[AVAILABLE RECORDS Boundary: Start]

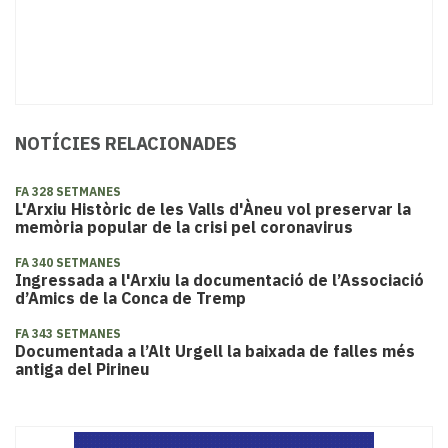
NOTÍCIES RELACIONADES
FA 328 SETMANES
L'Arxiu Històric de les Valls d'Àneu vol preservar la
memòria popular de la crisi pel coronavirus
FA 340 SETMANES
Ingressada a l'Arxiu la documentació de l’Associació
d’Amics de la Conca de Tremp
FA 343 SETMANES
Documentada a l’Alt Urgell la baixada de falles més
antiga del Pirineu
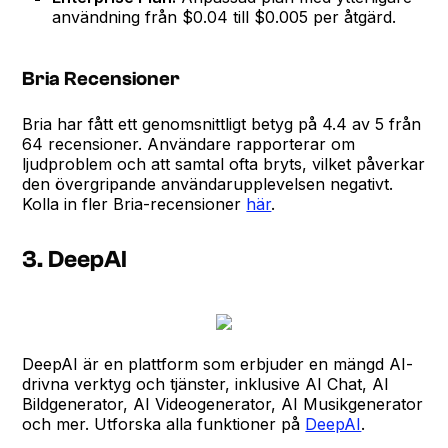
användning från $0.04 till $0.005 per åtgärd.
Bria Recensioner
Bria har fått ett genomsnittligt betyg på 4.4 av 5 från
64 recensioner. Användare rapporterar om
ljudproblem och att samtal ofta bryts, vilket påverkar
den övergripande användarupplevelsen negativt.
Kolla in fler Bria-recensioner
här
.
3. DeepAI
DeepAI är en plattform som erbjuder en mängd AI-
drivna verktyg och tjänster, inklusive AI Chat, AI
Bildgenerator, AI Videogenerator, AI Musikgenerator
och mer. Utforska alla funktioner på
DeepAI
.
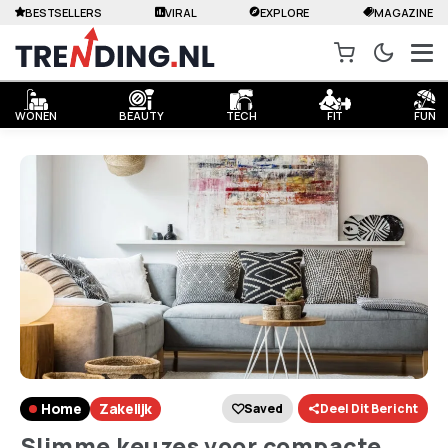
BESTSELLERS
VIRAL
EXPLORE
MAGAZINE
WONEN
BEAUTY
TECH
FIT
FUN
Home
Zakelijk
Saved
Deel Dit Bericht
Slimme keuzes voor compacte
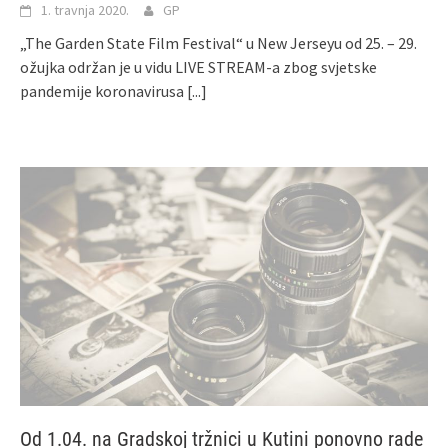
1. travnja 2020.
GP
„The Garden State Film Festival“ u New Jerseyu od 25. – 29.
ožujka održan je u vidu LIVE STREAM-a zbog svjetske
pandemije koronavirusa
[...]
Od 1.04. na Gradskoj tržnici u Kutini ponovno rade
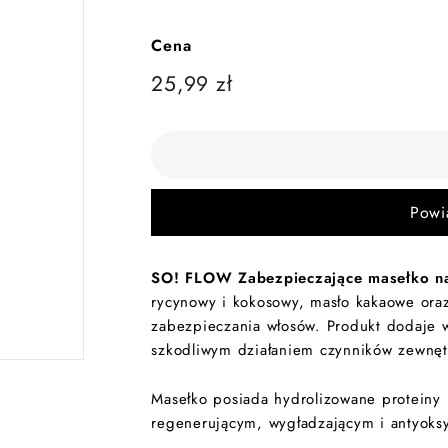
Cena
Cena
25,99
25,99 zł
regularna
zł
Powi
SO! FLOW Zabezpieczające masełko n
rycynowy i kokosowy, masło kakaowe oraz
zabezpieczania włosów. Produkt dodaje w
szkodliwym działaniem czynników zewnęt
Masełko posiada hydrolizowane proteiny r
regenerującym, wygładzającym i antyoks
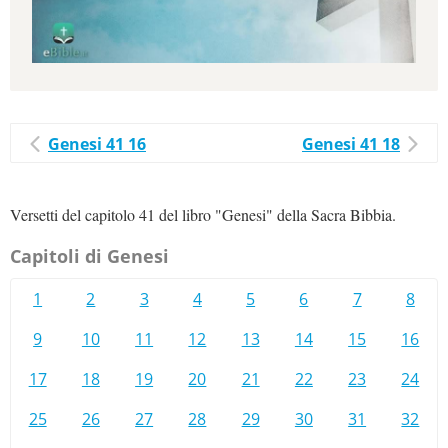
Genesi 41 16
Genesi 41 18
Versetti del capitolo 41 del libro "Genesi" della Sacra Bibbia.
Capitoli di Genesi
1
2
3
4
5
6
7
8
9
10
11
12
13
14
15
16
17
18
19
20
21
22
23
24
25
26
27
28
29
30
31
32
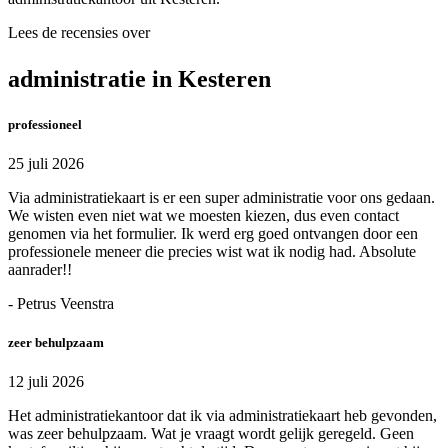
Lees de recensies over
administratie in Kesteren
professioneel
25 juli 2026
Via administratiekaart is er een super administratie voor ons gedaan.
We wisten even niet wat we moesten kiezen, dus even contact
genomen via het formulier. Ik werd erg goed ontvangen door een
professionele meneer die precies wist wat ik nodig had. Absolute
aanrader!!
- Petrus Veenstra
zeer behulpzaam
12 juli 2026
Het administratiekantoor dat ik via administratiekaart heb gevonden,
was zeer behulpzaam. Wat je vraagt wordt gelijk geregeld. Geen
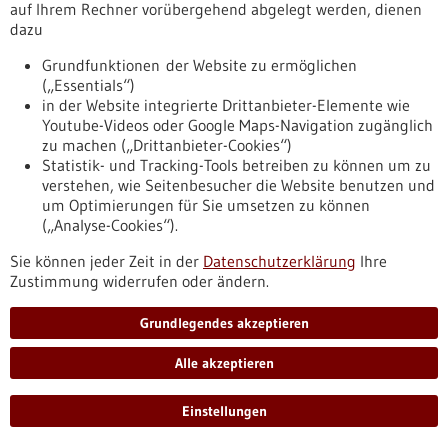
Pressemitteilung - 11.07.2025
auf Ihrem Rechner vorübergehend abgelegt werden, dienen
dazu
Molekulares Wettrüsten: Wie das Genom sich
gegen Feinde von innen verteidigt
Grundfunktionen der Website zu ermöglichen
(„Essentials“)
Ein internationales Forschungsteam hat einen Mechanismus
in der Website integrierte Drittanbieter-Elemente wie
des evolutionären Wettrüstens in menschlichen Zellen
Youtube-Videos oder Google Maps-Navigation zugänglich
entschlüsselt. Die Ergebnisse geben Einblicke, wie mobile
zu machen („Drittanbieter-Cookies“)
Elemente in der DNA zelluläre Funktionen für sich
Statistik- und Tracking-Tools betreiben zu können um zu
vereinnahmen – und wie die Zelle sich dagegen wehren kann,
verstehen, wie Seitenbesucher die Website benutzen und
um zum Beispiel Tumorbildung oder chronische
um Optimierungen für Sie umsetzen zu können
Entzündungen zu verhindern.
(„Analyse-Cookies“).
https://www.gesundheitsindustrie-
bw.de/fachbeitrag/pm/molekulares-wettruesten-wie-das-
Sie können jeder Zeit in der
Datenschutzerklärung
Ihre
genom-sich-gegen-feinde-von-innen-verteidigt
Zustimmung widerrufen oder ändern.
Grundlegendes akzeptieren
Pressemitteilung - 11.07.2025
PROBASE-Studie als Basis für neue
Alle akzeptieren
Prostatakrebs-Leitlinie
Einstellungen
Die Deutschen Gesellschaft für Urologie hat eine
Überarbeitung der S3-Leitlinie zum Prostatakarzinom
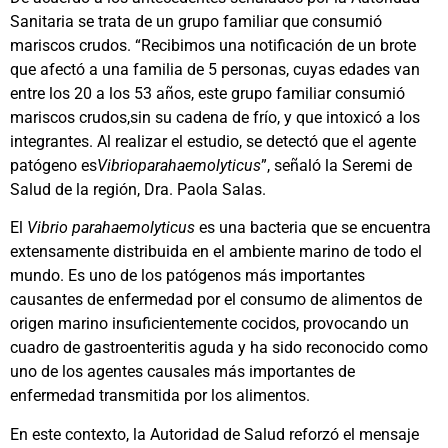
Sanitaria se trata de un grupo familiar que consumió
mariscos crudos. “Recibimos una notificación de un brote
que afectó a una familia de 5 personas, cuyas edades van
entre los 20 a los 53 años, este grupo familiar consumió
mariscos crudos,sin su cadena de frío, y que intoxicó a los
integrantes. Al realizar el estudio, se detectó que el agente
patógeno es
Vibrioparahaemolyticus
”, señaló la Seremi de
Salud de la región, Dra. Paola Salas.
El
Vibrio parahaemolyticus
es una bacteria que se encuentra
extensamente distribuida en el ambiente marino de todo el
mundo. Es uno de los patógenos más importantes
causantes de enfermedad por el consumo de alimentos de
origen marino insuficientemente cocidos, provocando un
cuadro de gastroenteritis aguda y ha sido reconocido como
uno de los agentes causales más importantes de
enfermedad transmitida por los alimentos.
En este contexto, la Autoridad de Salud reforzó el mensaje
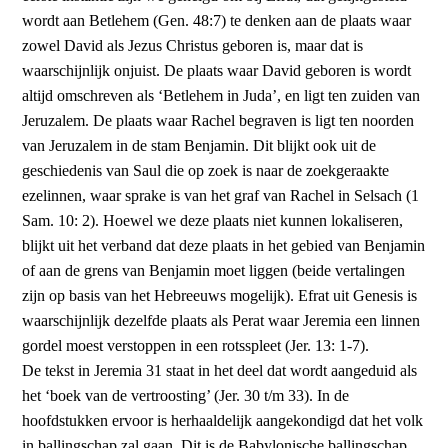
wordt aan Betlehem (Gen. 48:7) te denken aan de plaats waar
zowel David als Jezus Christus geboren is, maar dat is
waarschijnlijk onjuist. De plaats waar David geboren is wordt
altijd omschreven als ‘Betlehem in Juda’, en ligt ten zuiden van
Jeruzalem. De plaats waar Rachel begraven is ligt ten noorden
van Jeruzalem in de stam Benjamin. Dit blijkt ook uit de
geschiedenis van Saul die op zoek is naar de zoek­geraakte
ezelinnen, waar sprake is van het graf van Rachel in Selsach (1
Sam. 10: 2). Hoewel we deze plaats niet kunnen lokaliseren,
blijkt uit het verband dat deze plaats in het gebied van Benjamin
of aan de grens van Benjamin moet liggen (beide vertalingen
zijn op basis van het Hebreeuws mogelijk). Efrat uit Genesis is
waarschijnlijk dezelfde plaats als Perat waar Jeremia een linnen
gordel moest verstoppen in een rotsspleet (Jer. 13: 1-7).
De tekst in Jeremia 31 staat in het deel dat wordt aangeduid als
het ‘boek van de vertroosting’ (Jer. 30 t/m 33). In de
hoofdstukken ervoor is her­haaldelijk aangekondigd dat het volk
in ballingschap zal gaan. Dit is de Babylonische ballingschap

[AVAILABLE RECORDS Boundary: End]

**WORK INSTRUCTION**
Please go through the data above and copy each line containing the word "Bria".

**REPLY**
Bria Recensioner
Bria har fått ett genomsnittligt betyg på 4.4 av 5 från
Kolla in fler Bria-recensioner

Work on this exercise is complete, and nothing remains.